Data provided:
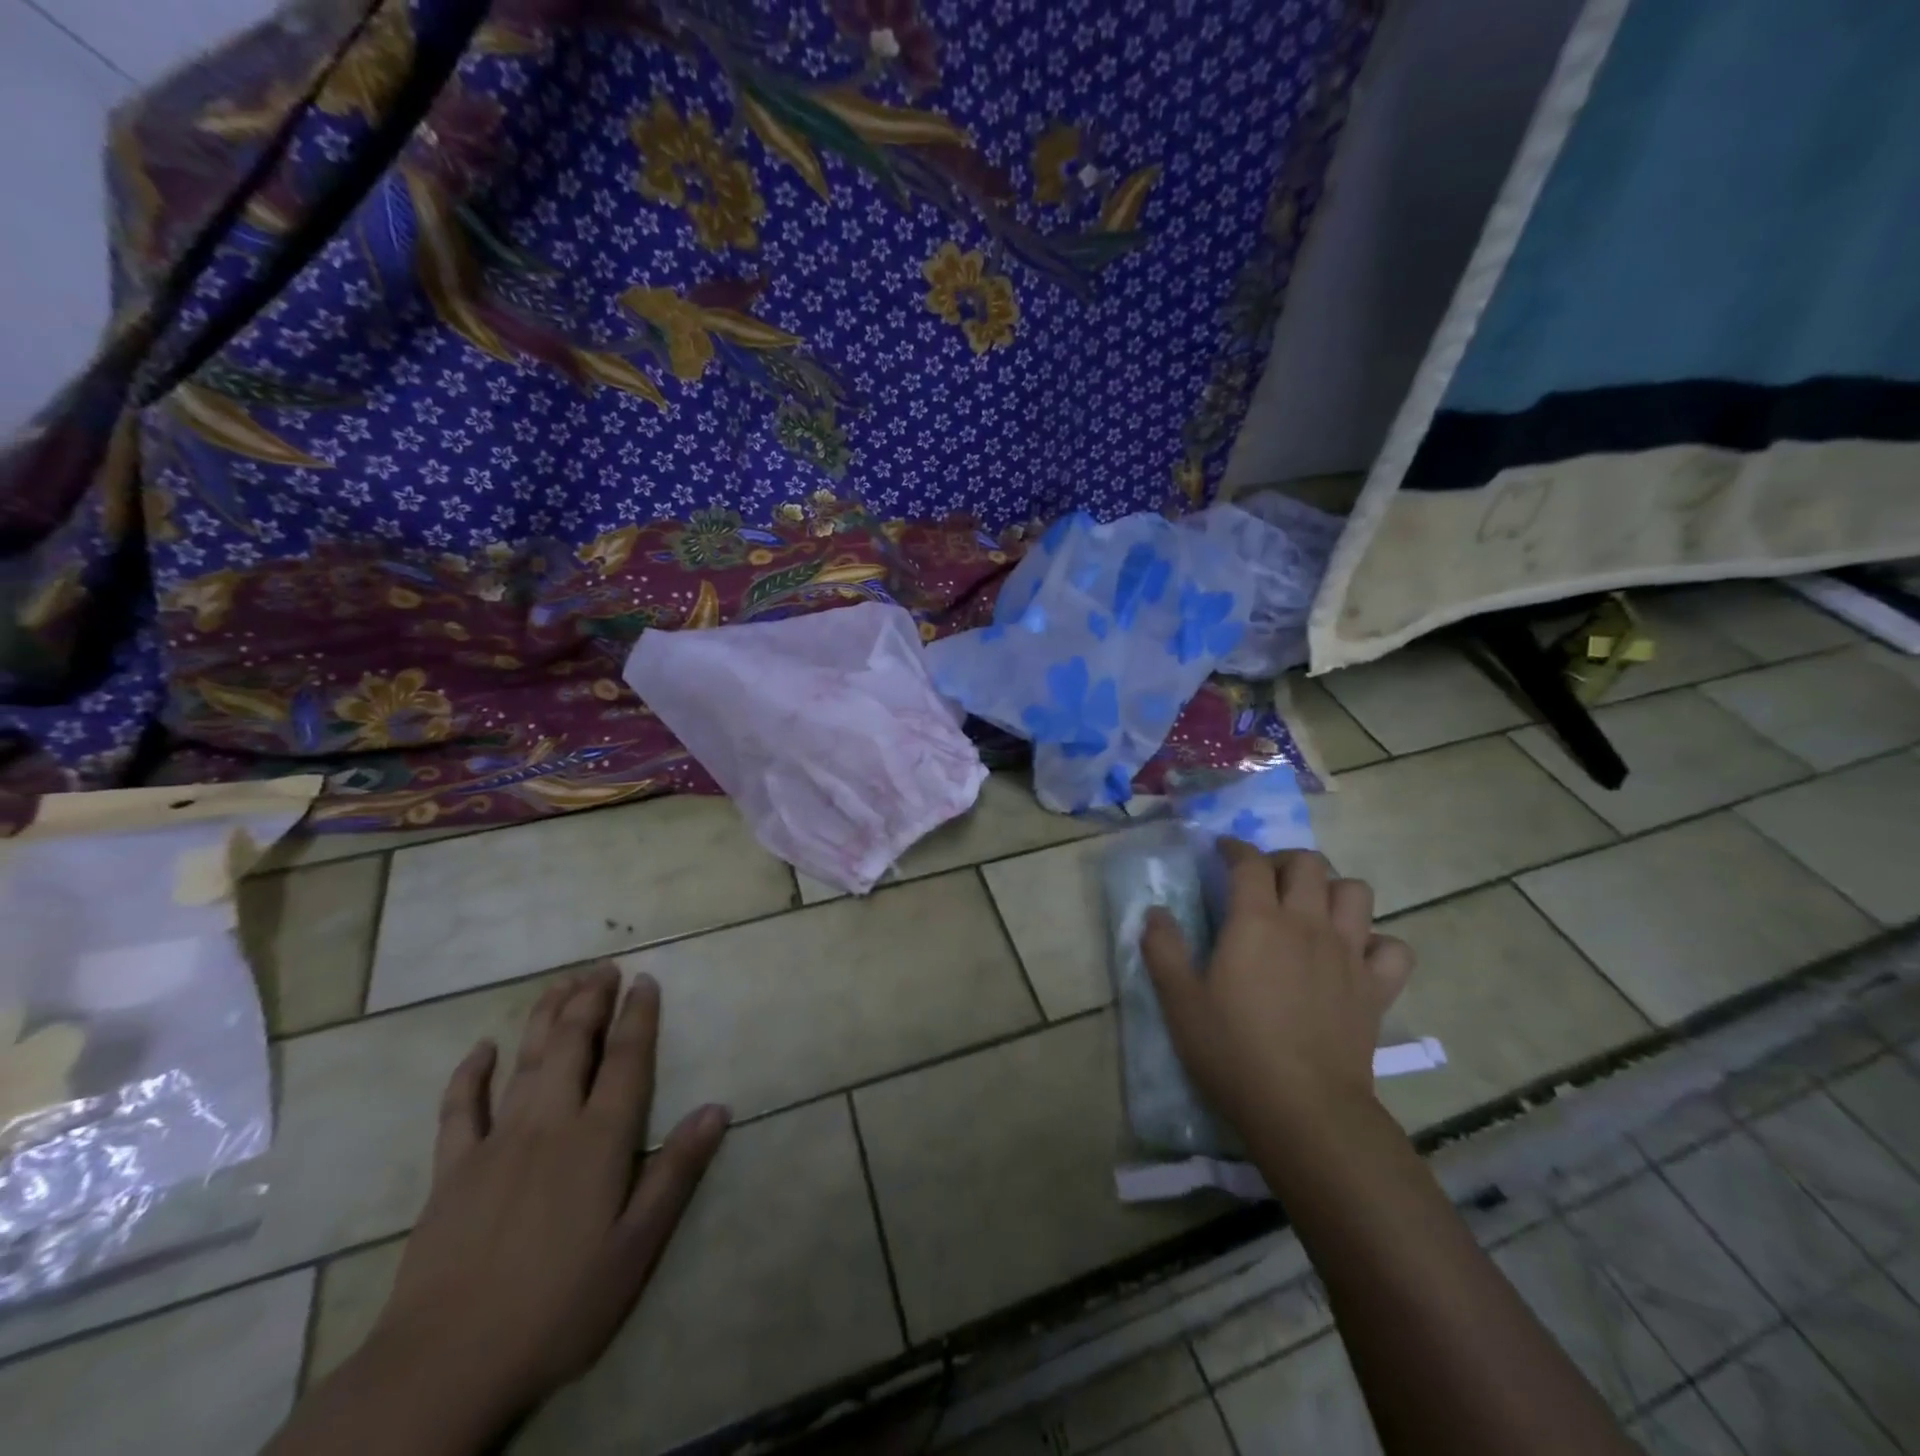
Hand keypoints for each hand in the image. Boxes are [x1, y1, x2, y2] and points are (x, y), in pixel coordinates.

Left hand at [366, 964, 728, 1417]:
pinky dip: (471, 1073)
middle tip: (603, 967)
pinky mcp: (451, 1170)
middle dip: (591, 1000)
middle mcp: (550, 1123)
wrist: (445, 1364)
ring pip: (526, 1061)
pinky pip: (459, 1108)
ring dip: (545, 1016)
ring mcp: (495, 1142)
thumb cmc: (558, 1306)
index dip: (638, 1015)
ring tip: (561, 983)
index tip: (645, 980)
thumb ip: (675, 1172)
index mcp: (599, 1140)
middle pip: (573, 1044)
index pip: (627, 1060)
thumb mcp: (636, 1248)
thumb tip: (717, 1109)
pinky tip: (482, 1049)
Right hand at [1142, 841, 1413, 1133]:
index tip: (1221, 852)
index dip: (1234, 848)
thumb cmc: (1232, 1051)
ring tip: (1310, 909)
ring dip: (1332, 890)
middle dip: (1283, 860)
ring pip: (1355, 891)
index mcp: (1256, 921)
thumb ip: (1163, 949)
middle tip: (1263, 881)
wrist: (1304, 1110)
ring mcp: (1348, 954)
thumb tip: (1155, 912)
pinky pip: (1392, 946)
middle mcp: (1306, 924)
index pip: (1250, 862)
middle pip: (1308, 864)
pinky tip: (1353, 956)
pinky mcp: (1376, 988)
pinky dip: (1376, 942)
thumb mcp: (1179, 1000)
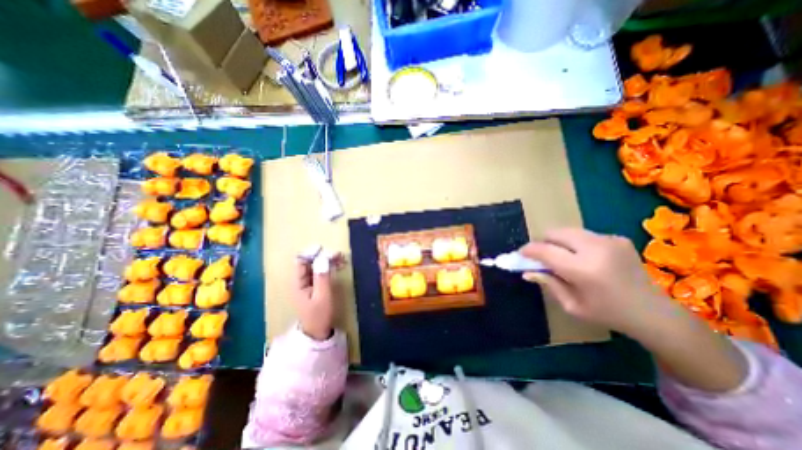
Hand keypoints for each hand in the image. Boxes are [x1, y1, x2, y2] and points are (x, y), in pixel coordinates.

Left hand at [294, 253, 344, 340]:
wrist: (318, 331)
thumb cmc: (319, 315)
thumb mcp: (322, 296)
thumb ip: (322, 277)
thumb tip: (324, 258)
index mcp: (297, 282)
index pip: (301, 261)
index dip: (311, 253)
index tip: (325, 250)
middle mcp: (300, 280)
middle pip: (309, 261)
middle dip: (323, 256)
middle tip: (338, 255)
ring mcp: (307, 282)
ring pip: (315, 265)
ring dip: (328, 260)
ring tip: (341, 258)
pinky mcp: (314, 284)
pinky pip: (320, 271)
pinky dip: (329, 266)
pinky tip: (339, 265)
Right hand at [521, 229, 674, 336]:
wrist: (654, 313)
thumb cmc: (608, 313)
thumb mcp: (571, 305)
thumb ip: (548, 283)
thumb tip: (526, 271)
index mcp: (583, 269)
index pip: (545, 250)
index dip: (528, 250)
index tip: (521, 254)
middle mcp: (595, 249)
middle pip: (555, 233)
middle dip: (543, 242)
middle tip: (541, 256)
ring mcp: (608, 240)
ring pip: (567, 231)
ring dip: (558, 242)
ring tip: (562, 257)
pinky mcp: (617, 237)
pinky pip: (583, 235)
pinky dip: (574, 243)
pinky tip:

Work to be completed:
All lines in the listing above between the line with "ring mcp: (495, 1142)" and the line with "thumb tip: (717, 1109)", inclusive, should be set down exactly, and no line outside that range.

Task output:
ring mcp: (495, 1142)
thumb cmc: (558, 1306)
index dip: (638, 1015)
ring tip: (561, 983)
index tip: (645, 980)
thumb ip: (675, 1172)
index mcp: (599, 1140)
middle pip: (573, 1044)
index pip: (627, 1060)
thumb mcp: (636, 1248)
thumb tip: (717, 1109)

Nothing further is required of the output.